La petite miss la Creevy était présente, et ne se désolait pas moins.

Nicolas attendit que la douleur générale fût un peu calmée, et, fatigué d’un long voyage, il se jeta tout habillé sur son lit et s’endormit profondément. À son réveil, il trouva à son chevet sa sœur Catherine, qui, lui voyant ouvrir les yeux, se pencha pour l’embrasser.

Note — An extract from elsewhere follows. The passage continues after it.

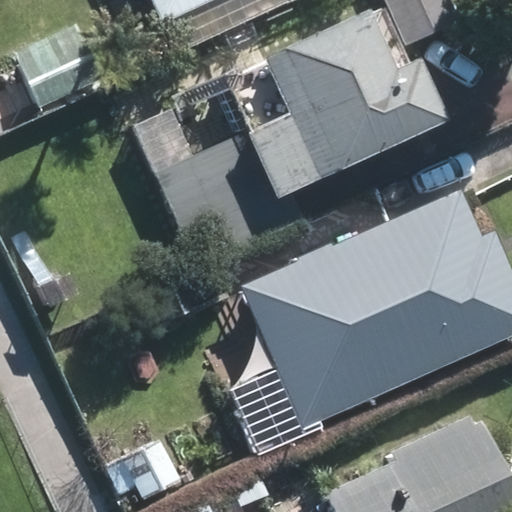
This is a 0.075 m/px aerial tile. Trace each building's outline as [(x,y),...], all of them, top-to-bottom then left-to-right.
[(141,0),(155,28),(216,0),(141,0)] [(446,0),(379,0),(402,48),(457,23),(446,0)] [(297,189),(432,126),(405,65),(378,76),(353,18),(254,61),(278,117),(236,136),(238,140),(165,171),(191,234),(224,221),(236,251),(310,218),(297,189)] [(84,77),(59,24),(0,52),(26,106),(84,77)] [(299,430),(511,334),(511,289),(487,234),(475,240),(452,190),(352,234),(234,287),(299,430)] [(61,296),(49,272),(22,284),(33,309),(61,296)] [(456,426),(451,416),(371,454),(375,464),(307,496),(314,511),(501,511),(460,425),(456,426)]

— Je viens vous exprimer combien je suis contente de vous revoir, mon frère. Nous vous attendions avec impatience, ma mère, moi et… Madeleine. — Vous m’avez mandé dans votre dernière lettre qu’elle se portait bien, dit Nicolas ; ne sait-on rien des arrangements que MM. Cheeryble comptent prendre pour elle ? — Il n’en a pas été question. Je ne puis songer sans peine à me séparer d’elle, et sans doute vous ne désirez pas qu’elle s’éloigne. — Non, Catherine. Je pourrais essayer de déguiser à toute autre qu’à vous mes véritables sentiments ; mais je vous avouerai franchement que je l’aime.

Les yeux de Catherine brillèrent, et elle allait répondre ; mais Nicolas poursuivit :

— Tout le monde doit l’ignorer, elle surtout. Parfois je cherche à me persuader qu’un temps viendra où je pourrai le lui dire sans forfaire à l’honneur ; mais ce temps est si loin de moi, tant d’années s’écouleront avant qu’il arrive, je serai alors si différent de moi-même, que mes espérances me paraissent folles et d’une réalisation impossible. — Avant de continuer, mon frère, écoutez ce que j’ai à vous apprendre ; je suis venue exprès, mais je manquais de courage, et ce que vous me dites m’en donne.

Elle essaya de s’expliquer, mais les pleurs l’en empêchèrent.

— Allons, enfant, ayez plus d’énergie. Je crois deviner le secret que vous voulez me révéler. Il intéresse M. Frank, n’est-ce pas ?

Catherine inclina sa tête sur l’épaule de son frère, et dit oui en sanglotant.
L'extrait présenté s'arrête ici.